Requirement: Reproduce every entry that follows word for word, but omit the images.

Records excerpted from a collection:

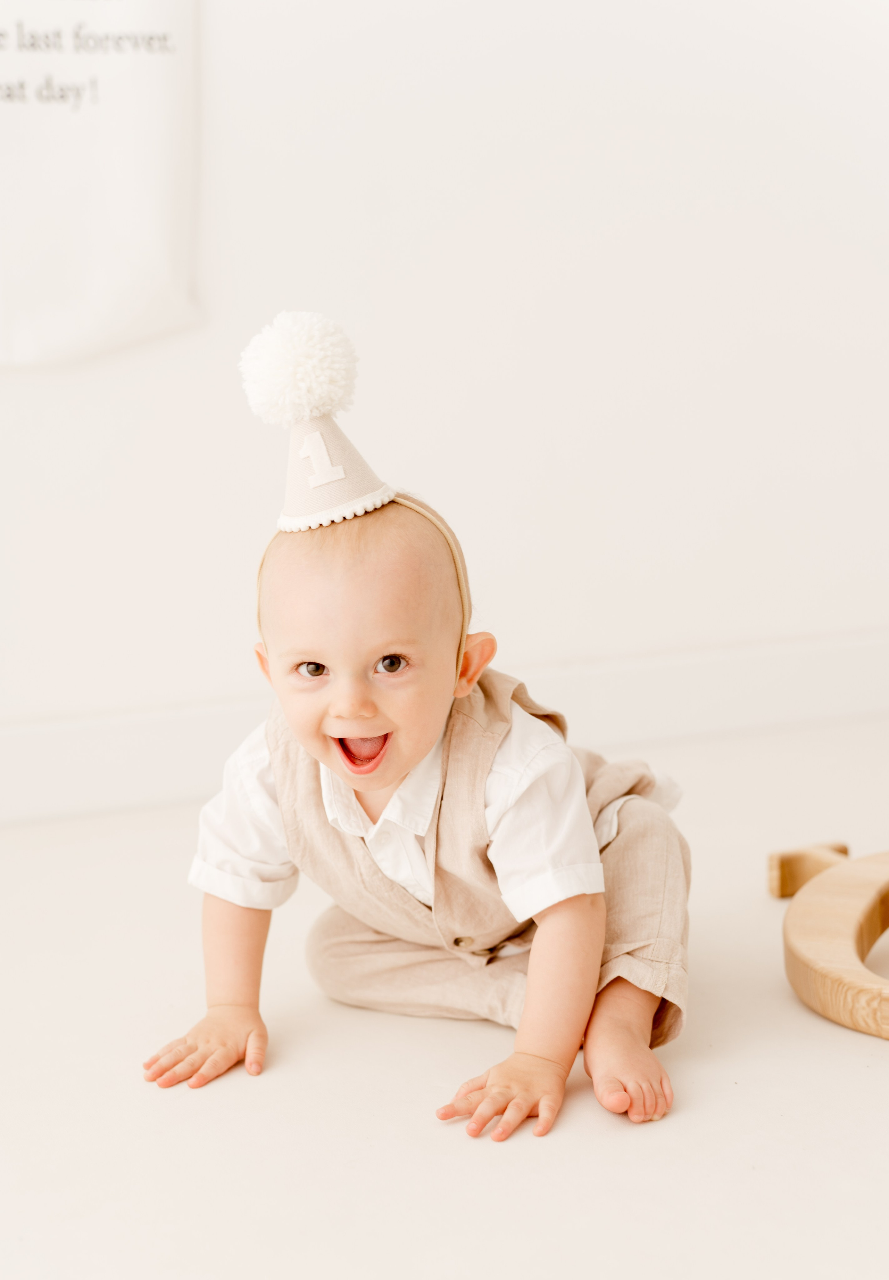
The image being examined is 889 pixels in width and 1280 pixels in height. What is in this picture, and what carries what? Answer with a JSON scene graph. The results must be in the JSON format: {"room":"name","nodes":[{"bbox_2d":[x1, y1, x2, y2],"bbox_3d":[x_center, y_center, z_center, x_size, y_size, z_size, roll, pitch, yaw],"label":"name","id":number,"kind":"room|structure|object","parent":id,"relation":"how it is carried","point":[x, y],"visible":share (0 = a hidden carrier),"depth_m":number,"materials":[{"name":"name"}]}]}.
{"room":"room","nodes":[
{"label":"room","id":0,"kind":"room"},
{"bbox_2d":[0,0,888,804],"bbox_3d":[-0.463,-1.029,2.733,5.158,2.591,0.151,-4,10,-18],"label":"wall","id":1,"kind":"structure","parent":0,"point":[534,225],"depth_m":2.91,"materials":[{"name":"white paint"}]},
{"bbox_2d":[0,0,201,370],"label":"banner","id":2,"kind":"object","parent":1,"relation":"attached to","point":[92,292],"visible":1,"depth_m":2.63,"materials":[{"name":"white fabric"}]},
{"bbox_2d":[0,629,888,825],"bbox_3d":[-0.344,0.161,2.834,4.296,0.132,0.022,-4,10,-18],"label":"baseboard","id":3,"kind":"structure","parent":1,"relation":"attached to","point":[662,681],"depth_m":2.96,"materials":[{"name":"white paint"}]},
{"bbox_2d":[0,714,888,1279],"bbox_3d":[0.044,0.577,1.136,5.027,0.106,4.042,-4,10,-18],"label":"floor","id":4,"kind":"structure","parent":0,"point":[555,1142],"depth_m":1.71,"materials":[{"name":"white"}]},
{"bbox_2d":[142,326,692,1151],"bbox_3d":[-0.015,0.100,1.814,0.471,0.697,0.421,-4,10,-18],"label":"baby","id":5,"kind":"object","parent":4,"relation":"on","point":[412,753],"visible":0.96,"depth_m":1.79},
{"bbox_2d":[770,843,888,1042],"bbox_3d":[0.654,0.328,1.958,0.431,0.119,0.700,-8,11,-34],"label":"wooden letter","id":6,"kind":"object","parent":4,"relation":"on","point":[799,985],"visible":0.98,"depth_m":2.00,"materials":[{"name":"brown wood"}]}
]}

Problem solution:
The image being examined is 889 pixels in width and 1280 pixels in height. What is in this picture, and what carries what? Answer with a JSON scene graph. The results must be in the JSON format: {"room":"name","nodes":[{"bbox_2d":[x1, y1, x2, y2],"bbox_3d":[x_center, y_center, z_center, x_size, y_size, z_size, roll, pitch, yaw],"label":"name","id":number,"kind":"room|structure|object","parent":id,"relation":"how it is carried","point":[x, y],"visible":share (0 = a hidden carrier),"depth_m":number,"materials":[{"name":"name"}]}]}.
{"room":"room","nodes":[
{"label":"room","id":0,"kind":"room"},
{"bbox_2d":[0,0,888,804],"bbox_3d":[-0.463,-1.029,2.733,5.158,2.591,0.151,-4,10,-18],"label":"wall","id":1,"kind":"structure","parent":0,"point":[534,225],"depth_m":2.91,"materials":[{"name":"white paint"}]},
{"bbox_2d":[0,0,201,370],"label":"banner","id":2,"kind":"object","parent":1,"relation":"attached to","point":[92,292],"visible":1,"depth_m":2.63,"materials":[{"name":"white fabric"}]},
{"bbox_2d":[0,629,888,825],"bbox_3d":[-0.344,0.161,2.834,4.296,0.132,0.022,-4,10,-18],"label":"baseboard","id":3,"kind":"structure","parent":1,"relation":"attached to","point":[662,681],"depth_m":2.96,"materials":[{"name":"white paint"}]},
{"bbox_2d":[0,714,888,1279],"bbox_3d":[0.044,0.577,1.136,5.027,0.106,4.042,-4,10,-18],"label":"floor","id":4,"kind":"structure","parent":0,"point":[555,1142],"depth_m":1.71,"materials":[{"name":"white"}]},
{"bbox_2d":[142,326,692,1151],"bbox_3d":[-0.015,0.100,1.814,0.471,0.697,0.421,-4,10,-18],"label":"baby","id":5,"kind":"object","parent":4,"relation":"on","point":[412,753],"visible":0.96,"depth_m":1.79},
{"bbox_2d":[770,843,888,1042],"bbox_3d":[0.654,0.328,1.958,0.431,0.119,0.700,-8,11,-34],"label":"wooden letter","id":6,"kind":"object","parent":4,"relation":"on","point":[799,985],"visible":0.98,"depth_m":2.00,"materials":[{"name":"brown wood"}]}
]}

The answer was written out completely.